• [Aim of the task]: Return every record below exactly as written, omitting any pictures.

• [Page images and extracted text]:
****************************************
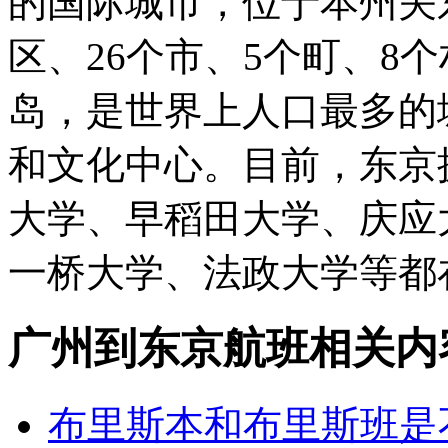
的国际城市，位于本州关
区、26个市、5个町、8
岛，是世界上人口最多的
和文化中心。目前，东京
大学、早稻田大学、庆应
一桥大学、法政大学等都
广州到东京航班相关内
布里斯本和布里斯班是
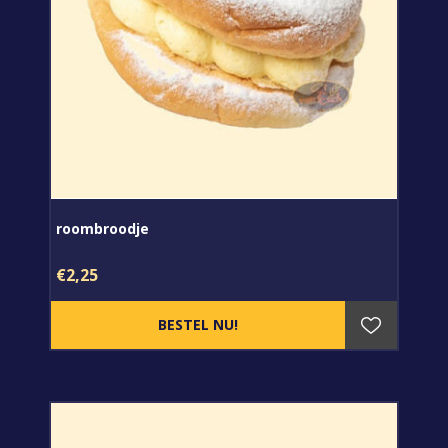
roombroodje
€2,25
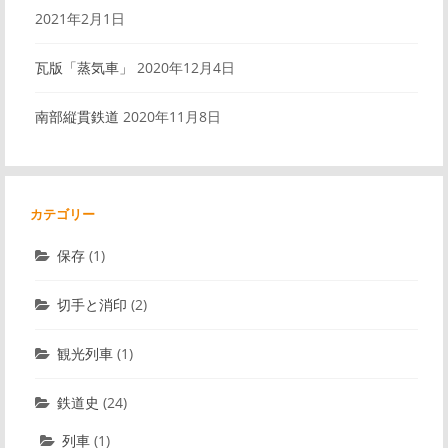
2021年2月1日
瓦版「蒸気車」
2020年12月4日
南部縦貫鉄道
2020年11月8日
カテゴリー
保存
(1)
切手と消印
(2)
観光列車
(1)
鉄道史
(24)
列車
(1)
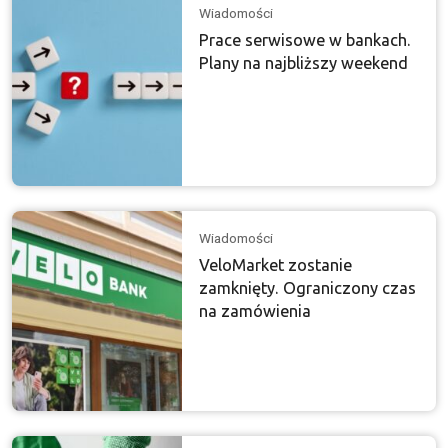
Wiadomości
Prace serwisowe w bankach.
Plany na najbliższy weekend
Wiadomości
VeloMarket zostanie
zamknięty. Ograniczony czas
na zamówienia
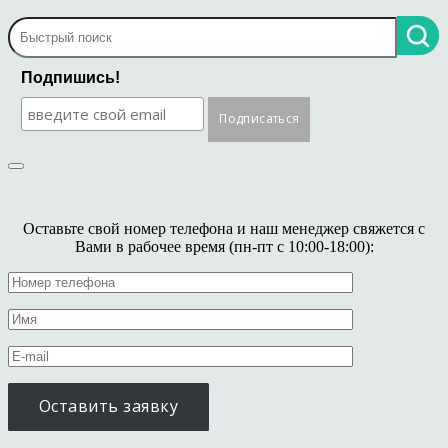
Подпишись!
Оставьте свой номер телефона и наш менеджер свяжется с
Вами в рабочее время (пн-пт с 10:00-18:00):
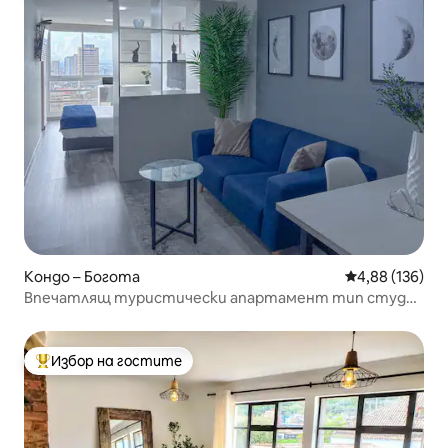
Кондо – Богота
Средна оценка
4,88 (136)
Впечатлящ туристически апартамент тип студио
в Канделария
Избор на гостите
Най-популярен избор на гостите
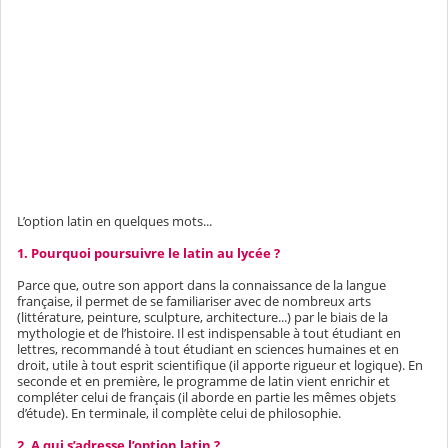
L’option latin en quelques mots...
1. Pourquoi poursuivre le latin au lycée ?
Parce que, outre son apport dans la connaissance de la langue
française, il permet de se familiariser avec de nombreux arts
(littérature, peinture, sculpture, architecture...) par le biais de la
mythologie et de l’histoire. Il est indispensable à tout étudiant en
lettres, recommandé à tout étudiant en sciences humaines et en
droit, utile à tout esprit scientifique (il apporte rigueur et logique). En
seconde et en première, le programme de latin vient enrichir et
compléter celui de français (il aborde en partie les mêmes objets
d’étude). En terminale, il complète celui de philosophie.
2. A qui s’adresse l’option latin ?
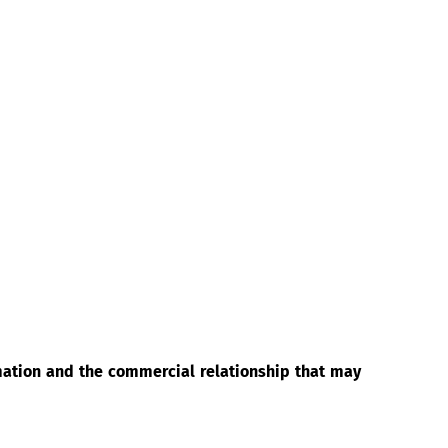
rmation and the commercial relationship that may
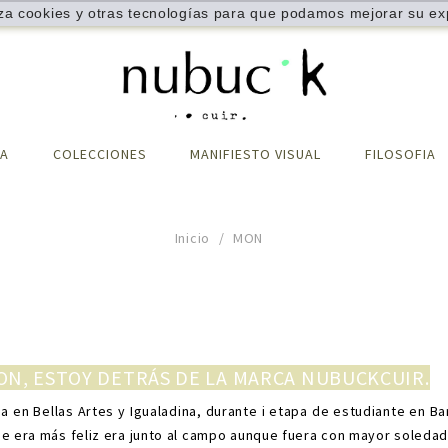
liza cookies y otras tecnologías para que podamos mejorar su exp
DA
COLECCIONES
MANIFIESTO VISUAL
FILOSOFIA
Inicio
MON
ON, ESTOY DETRÁS DE LA MARCA NUBUCKCUIR.
a en Bellas Artes y Igualadina, durante i etapa de estudiante en Ba
e era más feliz era junto al campo aunque fuera con mayor soleda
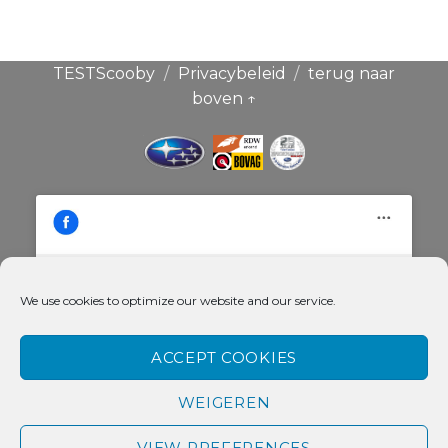
TESTScooby
Privacybeleid
terug naar
boven ↑
We use cookies to optimize our website and our service.
Klik hier om de cookies voor deze
Broekauto & Scoobysport®
dienst te accepteren
ACCEPT COOKIES
WEIGEREN
VIEW PREFERENCES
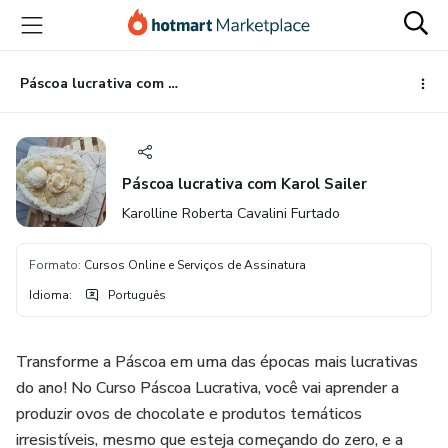
Ir
Ir
Ir
para
para
para
o
o
o
conteúdo
pagamento
rodapé
Páscoa lucrativa com Karol Sailer
principal
Páscoa lucrativa com Karol Sailer
Karolline Roberta Cavalini Furtado
Formato
:
Cursos Online e Serviços de Assinatura
Idioma
:
Português
Transforme a Páscoa em uma das épocas mais lucrativas
do ano! No Curso Páscoa Lucrativa, você vai aprender a
produzir ovos de chocolate e produtos temáticos
irresistíveis, mesmo que esteja começando do zero, e a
****************************************
• [Response below]:
的国际城市，位于本州关
区、26个市、5个町、8
岛，是世界上人口最多的
和文化中心。目前，东京
大学、早稻田大学、庆应
一桥大学、法政大学等都
广州到东京航班相关内
布里斯本和布里斯班是
roombroodje
€2,25
2021年2月1日
瓦版「蒸気車」
2020年12月4日
南部縦貫鉄道
2020年11月8日
カテゴリー
保存
(1)
切手と消印
(2)
観光列車
(1)
鉄道史
(24)
列車
(1)
Wiadomości
Prace serwisowe w bankach.
Plany na najbliższy weekend
Wiadomości
VeloMarket zostanie
zamknięty. Ograniczony czas
na zamówienia
Подпишись!
Оставьте свой номер телефона и наш менеджер свяжется с
Вами в рабочее время (пн-пт с 10:00-18:00):
Кондо – Богота
Средна оценка
4,88 (136)
Впечатлящ туристически апартамент тип студио
в Канделария
Избор на гостите
Най-популярен избор на гостите
L’option latin en quelques mots...
1. Pourquoi poursuivre le latin au lycée ?
Parce que, outre son apport dans la connaissance de la langue
française, il permet de se familiariser avec de nombreux arts
(littérature, peinture, sculpture, architecture...) par le biais de la
mythologie et de l’histoire. Il est indispensable à tout étudiant en
lettres, recommandé à tout étudiant en sciences humaines et en
droit, utile à tout esprit scientifique (il apporte rigueur et logique). En
seconde et en première, le programme de latin vient enrichir et
compléter celui de français (il aborde en partie les mêmes objets
d’étude). En terminale, il complète celui de philosophie.
2. A qui s’adresse l’option latin ?
rmation and the commercial relationship that may
liza cookies y otras tecnologías para que podamos mejorar su exp
DA
COLECCIONES
MANIFIESTO VISUAL
FILOSOFIA
Inicio
MON
ON, ESTOY DETRÁS DE LA MARCA NUBUCKCUIR.
a en Bellas Artes y Igualadina, durante i etapa de estudiante en Ba
e era más feliz era junto al campo aunque fuera con mayor soleda
TESTScooby
Privacybeleid
terug naar
boven ↑
We use cookies to optimize our website and our service.
Klik hier om de cookies voor deze
Broekauto & Scoobysport®
dienst te accepteren
ACCEPT COOKIES
WEIGEREN
VIEW PREFERENCES
Ir
Ir
Ir
para
para
para
o
o
o
conteúdo
pagamento
rodapé
Páscoa lucrativa com Karol Sailer
principal
Páscoa lucrativa com Karol Sailer
Karolline Roberta Cavalini Furtado
Formato
:
Cursos Online e Serviços de Assinatura
Idioma
:
Português
Transforme a Páscoa em uma das épocas mais lucrativas
do ano! No Curso Páscoa Lucrativa, você vai aprender a
produzir ovos de chocolate e produtos temáticos
irresistíveis, mesmo que esteja começando do zero, e a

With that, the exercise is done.